Listed entries
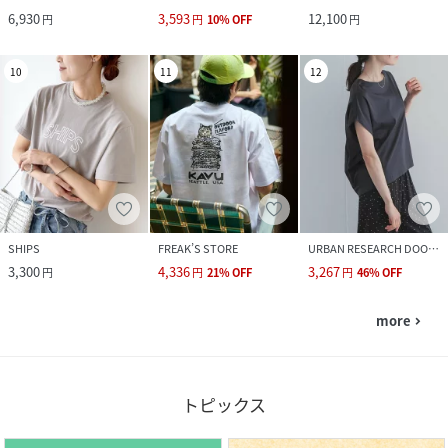
6,930
3,593
12,100
円
円
10
%
OFF
円
10
11
12
SHIPS
FREAK’S STORE
URBAN RESEARCH DOORS
3,300
4,336
3,267
円
円
21
%
OFF
円
46
%
OFF
more
navigate_next
トピックス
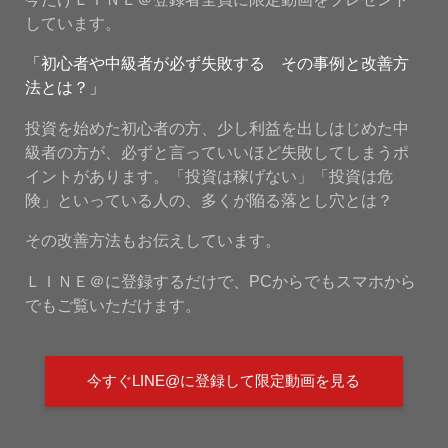
しています。
「初心者や中級者が必ず失敗する その事例と改善方
法とは？」
投資を始めた初心者の方、少し利益を出しはじめた中
級者の方が、必ずと言っていいほど失敗してしまうポ
イントがあります。「投資は稼げない」「投資は危
険」といっている人の、多くが陥る落とし穴とは？
その改善方法もお伝えしています。
ＬＩＮＥ＠に登録するだけで、PCからでもスマホから
でもご覧いただけます。
今すぐLINE@に登録して限定動画を見る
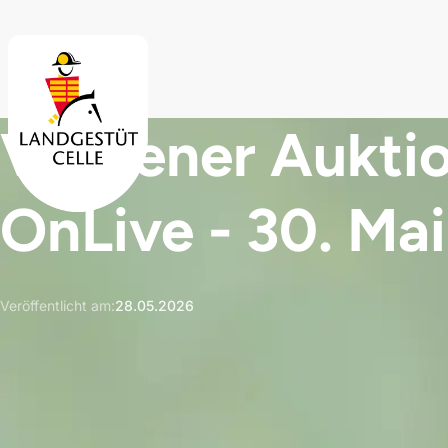
Skip to main content
Verdener Auktio
OnLive - 30. Mai
Veröffentlicht am
:
28.05.2026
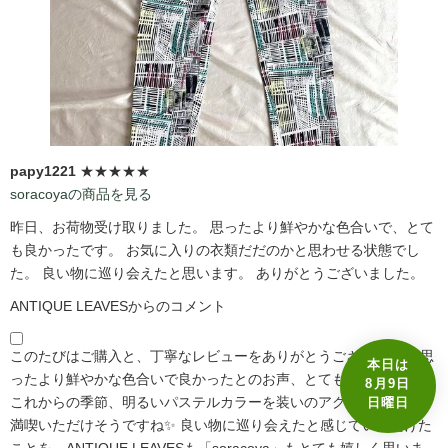
papy1221
★★★★★
soracoyaの商品を見る
昨日、お荷物受け取りました。 思ったより鮮やかな色合いで、とて
も良かったです。 お気に入りの衣類だだのかと思わせる状態でし
た。 良い物に巡り会えたと思います。 ありがとうございました。
ANTIQUE LEAVESからのコメント
このたびはご購入と、丁寧なレビューをありがとうございます☺️ 思
本日は
ったより鮮やかな色合いで良かったとのお声、とても嬉しいです🩷
8月9日
これからの季節、明るいパステルカラーを装いのアクセントとして
日曜日
満喫いただけそうですね✨ 良い物に巡り会えたと感じていただけた
ことを、ANTIQUE LEAVESも「soracoya」もとても嬉しく思いま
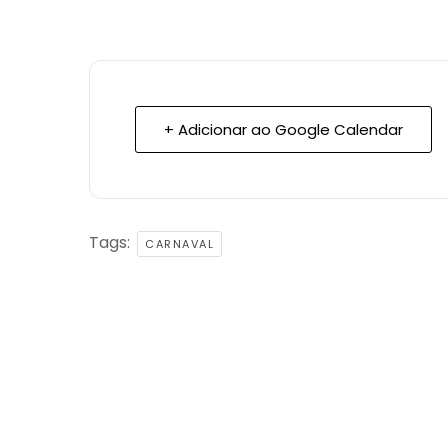
+ Adicionar ao Google Calendar
Tags:
CARNAVAL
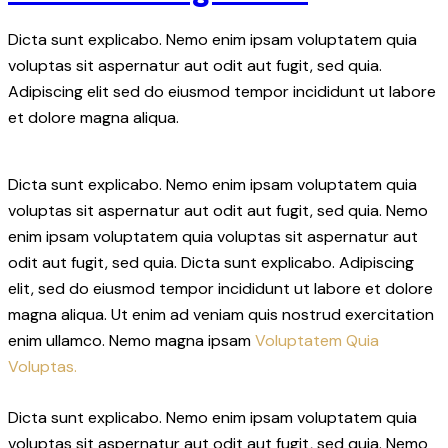
Dicta sunt explicabo. Nemo enim ipsam voluptatem quia
voluptas sit aspernatur aut odit aut fugit, sed quia.
Adipiscing elit sed do eiusmod tempor incididunt ut labore
et dolore magna aliqua.
Dicta sunt explicabo. Nemo enim ipsam voluptatem quia
voluptas sit aspernatur aut odit aut fugit, sed quia. Nemo
enim ipsam voluptatem quia voluptas sit aspernatur aut
odit aut fugit, sed quia. Dicta sunt explicabo. Adipiscing
elit, sed do eiusmod tempor incididunt ut labore et dolore
magna aliqua. Ut enim ad veniam quis nostrud exercitation
enim ullamco. Nemo magna ipsam
Voluptatem Quia
Voluptas.
Dicta sunt explicabo. Nemo enim ipsam voluptatem quia
voluptas sit aspernatur aut odit aut fugit, sed quia. Nemo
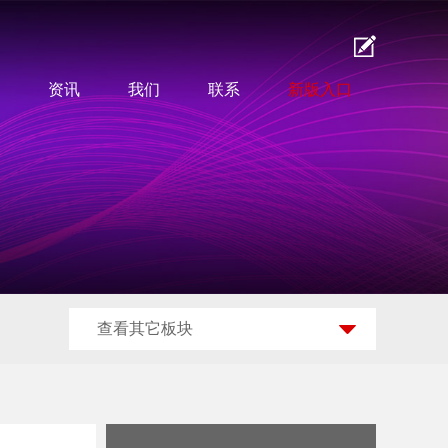
资讯
我们
联系
新版入口
查看其它板块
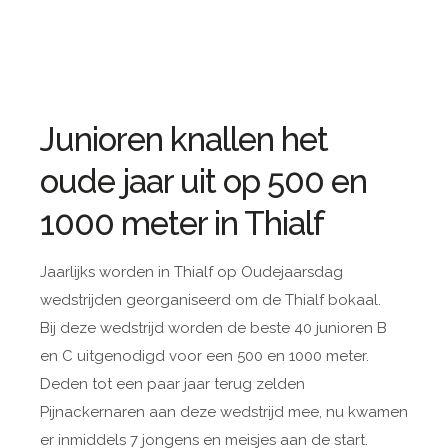
Junioren knallen het
oude jaar uit op 500 en
1000 meter in Thialf
Jaarlijks worden in Thialf op Oudejaarsdag
wedstrijden georganiseerd om de Thialf bokaal.
Bij deze wedstrijd worden de beste 40 junioren B
en C uitgenodigd voor een 500 en 1000 meter.
Deden tot een paar jaar terug zelden
Pijnackernaren aan deze wedstrijd mee, nu kwamen
er inmiddels 7 jongens en meisjes aan de start.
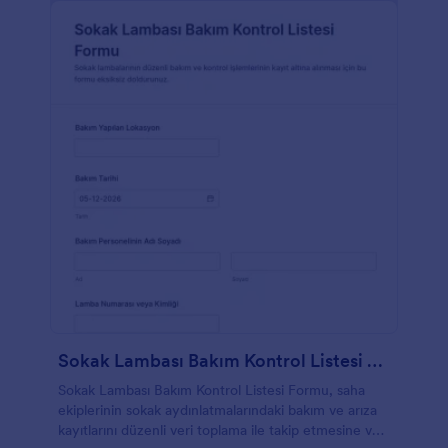
Sokak Lambası Bakım Kontrol Listesi Formu
Sokak Lambası Bakım Kontrol Listesi Formu, saha
ekiplerinin sokak aydınlatmalarındaki bakım ve arıza
kayıtlarını düzenli veri toplama ile takip etmesine ve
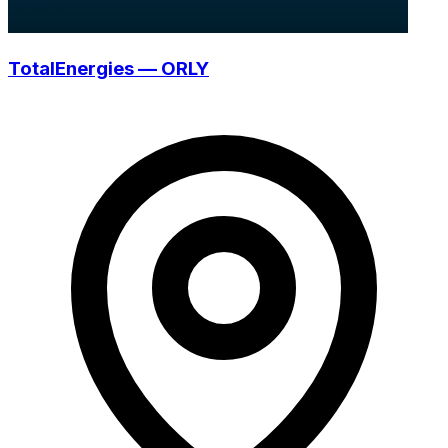
TotalEnergies — ORLY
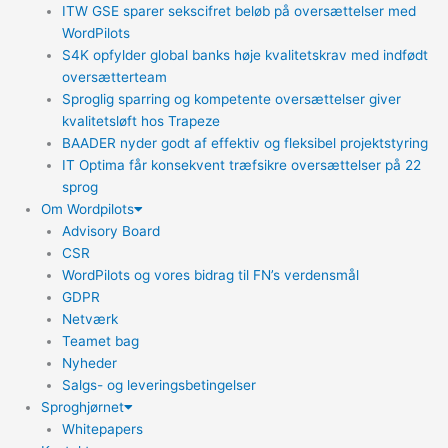
ITW GSE sparer sekscifret beløb på oversættelser med
WordPilots
S4K opfylder global banks høje kvalitetskrav med indfødt
oversætterteam
Sproglig sparring og kompetente oversættelser giver
kvalitetsløft hos Trapeze
BAADER nyder godt af effektiv og fleksibel projektstyring
IT Optima får konsekvent træfsikre oversættelser på 22
sprog
Om Wordpilots
Advisory Board
CSR
WordPilots og vores bidrag til FN’s verdensmål
GDPR
Netværk
Teamet bag
Nyheder
Salgs- og leveringsbetingelser
Sproghjørnet
Whitepapers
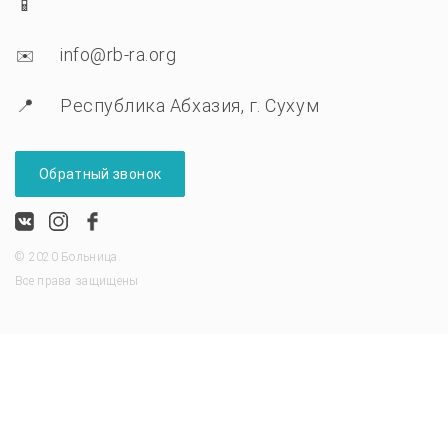
info@rb-ra.org
Республика Абхазия, г. Сухум
Обратный звонок
© 2020 Больница.
Все права защищены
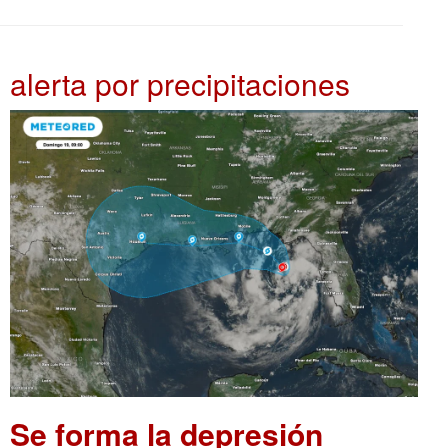
alerta por precipitaciones
Se forma la depresión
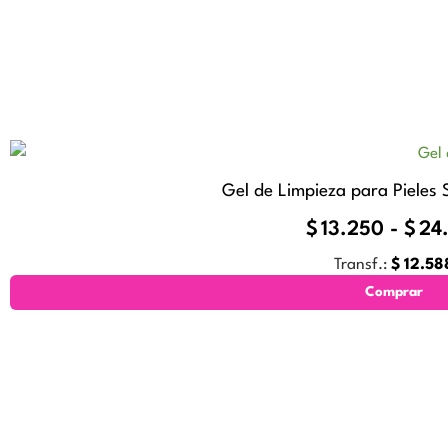
Gel de Limpieza para Pieles 
$
13.250
-
$
24
Transf.:
$
12.58
Comprar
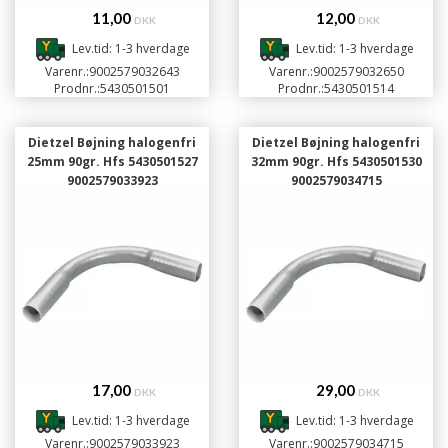
11,00
12,00
DKK
DKK
Lev.tid: 1-3 hverdage
Lev.tid: 1-3 hverdage
Varenr.:
9002579032643
Varenr.:
9002579032650
Prodnr.:
5430501501
Prodnr.:
5430501514
Dietzel Bøjning halogenfri
Dietzel Bøjning halogenfri
25mm 90gr. Hfs 5430501527
32mm 90gr. Hfs 5430501530
9002579033923
9002579034715
17,00
29,00
DKK
DKK
Lev.tid: 1-3 hverdage
Lev.tid: 1-3 hverdage
Varenr.:
9002579033923
Varenr.:
9002579034715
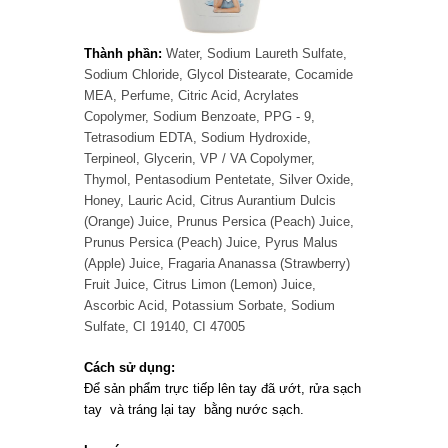
Thành phần:
Water, Sodium Laureth Sulfate,
Sodium Chloride, Glycol Distearate, Cocamide
MEA, Perfume, Citric Acid, Acrylates
Copolymer, Sodium Benzoate, PPG - 9,
Tetrasodium EDTA, Sodium Hydroxide,
Terpineol, Glycerin, VP / VA Copolymer,
Thymol, Pentasodium Pentetate, Silver Oxide,
Honey, Lauric Acid, Citrus Aurantium Dulcis
(Orange) Juice, Prunus Persica (Peach) Juice,
Prunus Persica (Peach) Juice, Pyrus Malus
(Apple) Juice, Fragaria Ananassa (Strawberry)
Fruit Juice, Citrus Limon (Lemon) Juice,
Ascorbic Acid, Potassium Sorbate, Sodium
Sulfate, CI 19140, CI 47005
Cách sử dụng:
Để sản phẩm trực tiếp lên tay đã ướt, rửa sạch
tay và tráng lại tay bằng nước sạch.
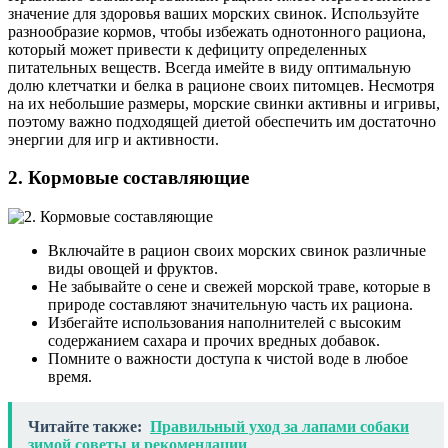
значение для здоровья ваших морских свинок. Используйте
разнообразие кормов, чтобы избежать однотонного рациона,
который может привести к дефициту определенных
питательных веществ. Всегда имейте в виду оптимальную
долю клетчатки и белка в рационе своих питомцев. Несмотря
на их небольшие размеры, морские свинки активны и игривы,
поэтому важно подходящей диетой обеспечить им достаточно
энергии для игр и активности.
2. Кормовые составляющие
Включайте в рацион своих морских свинок различные
виды овощей и фруктов.
Не забывайте о сене и свежей морской траве, которые в
природе составляют значительную часть их рациона.
Избегайте использования наполнителей с высоким
содержанием сахара и прочих вредных добавок.
Помните о важности доступа к чистой воде в любое
время.
Читайте также:
Правильный уход за лапами собаки
зимой советы и рекомендации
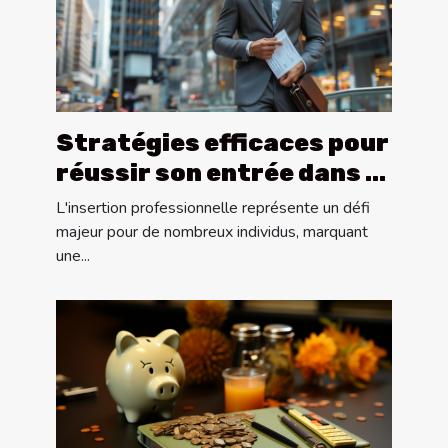
Stratégies efficaces pour
réussir son entrée dans le
marché du travail
L'insertion professionnelle représente un défi
majeur pour de nombreux individus, marquant
une...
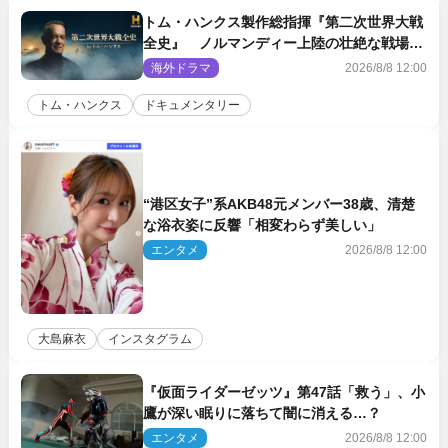
トム・ハンクス製作総指揮『第二次世界大戦
全史』 ノルマンディー上陸の壮絶な戦場を
収めた特別映像解禁
海外ドラマ
2026/8/8 12:00
トム・ハンクス
ドキュメンタリー
“港区女子”系AKB48元メンバー38歳、清楚
な浴衣姿に反響「相変わらず美しい」
エンタメ
2026/8/8 12:00
大島麻衣
インスタグラム
『仮面ライダーゼッツ』第47話「救う」、小
鷹が深い眠りに落ちて闇に消える…？
エンタメ
2026/8/8 12:00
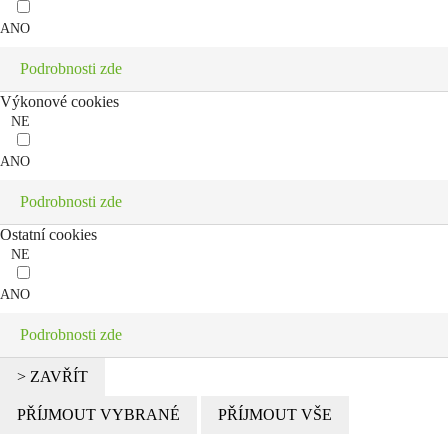
ANO
Podrobnosti zde
Výkonové cookies
NE
ANO
Podrobnosti zde
Ostatní cookies
NE
ANO
Podrobnosti zde
> ZAVŘÍT
PŘÍJMOUT VYBRANÉ
PŘÍJMOUT VŠE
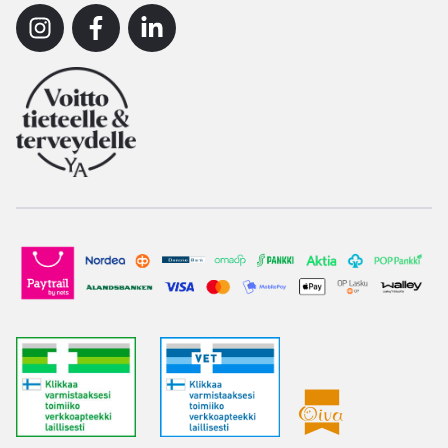
Instagram
Facebook
Linkedin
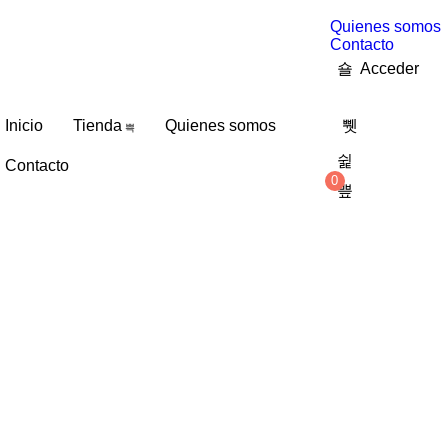
Quienes somos
Contacto
Acceder
Inicio
Tienda
Quienes somos
Contacto
0
0,00
€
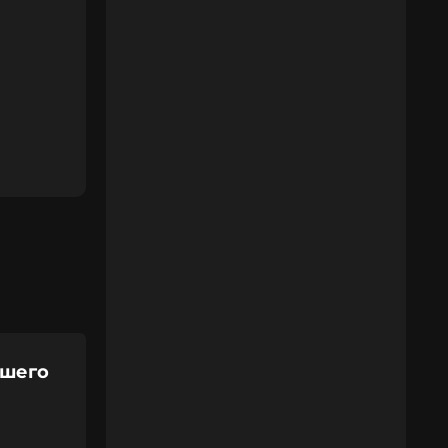
вшего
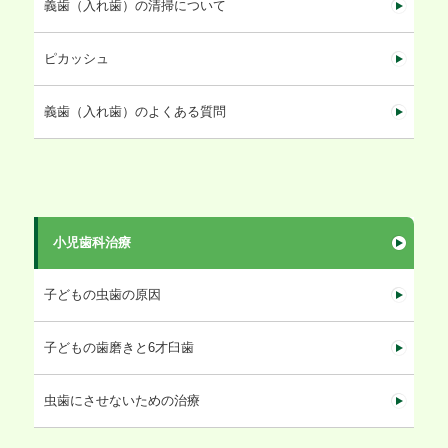
義歯（入れ歯）の清掃について
ピカッシュ
義歯（入れ歯）のよくある質問
小児歯科治療
子どもの虫歯の原因
子どもの歯磨きと6才臼歯
虫歯にさせないための治療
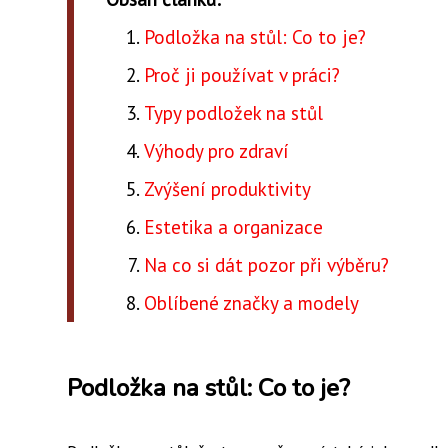
Podložka na stůl: Co to je?
Proč ji používat v práci?
Typy podložek na stůl
Výhody pro zdraví
Zvýšení produktivity
Estetika a organizace
Na co si dát pozor při výběru?
Oblíbené značky a modely
Podložka na stůl: Co to je?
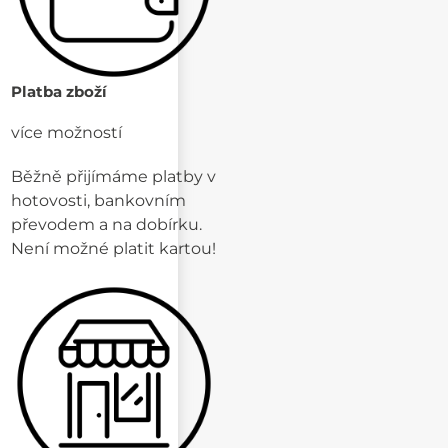
Platba zboží
více možností
Běžně přijímáme platby v
hotovosti, bankovním
převodem a na dobírku.
Není možné platit kartou!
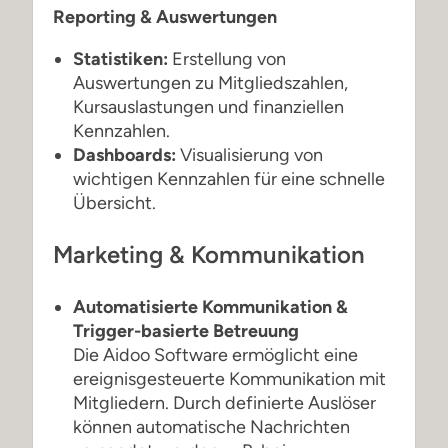
Reporting & Auswertungen
Statistiken:
Erstellung von
Auswertungen zu Mitgliedszahlen,
Kursauslastungen und finanziellen
Kennzahlen.
Dashboards:
Visualisierung von
wichtigen Kennzahlen für eine schnelle
Übersicht.
Marketing & Kommunikation
Automatisierte Kommunikation &
Trigger-basierte Betreuung
Die Aidoo Software ermöglicht eine
ereignisgesteuerte Kommunikation mit
Mitgliedern. Durch definierte Auslöser
können automatische Nachrichten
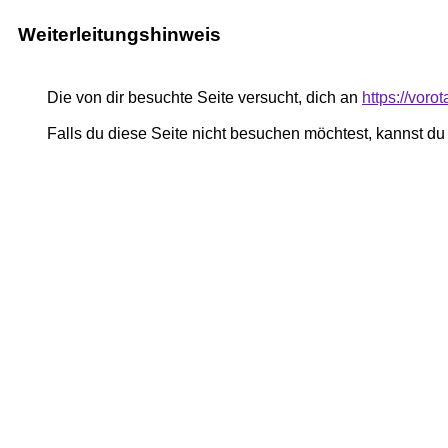
Weiterleitungshinweis
Die von dir besuchte Seite versucht, dich an
https://vor
Falls du diese Seite nicht besuchen möchtest, kannst d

Problem to solve
Count the lines in the items above that contain the word "worden", treating uppercase and lowercase letters as distinct, and give only the number.

Written reply
2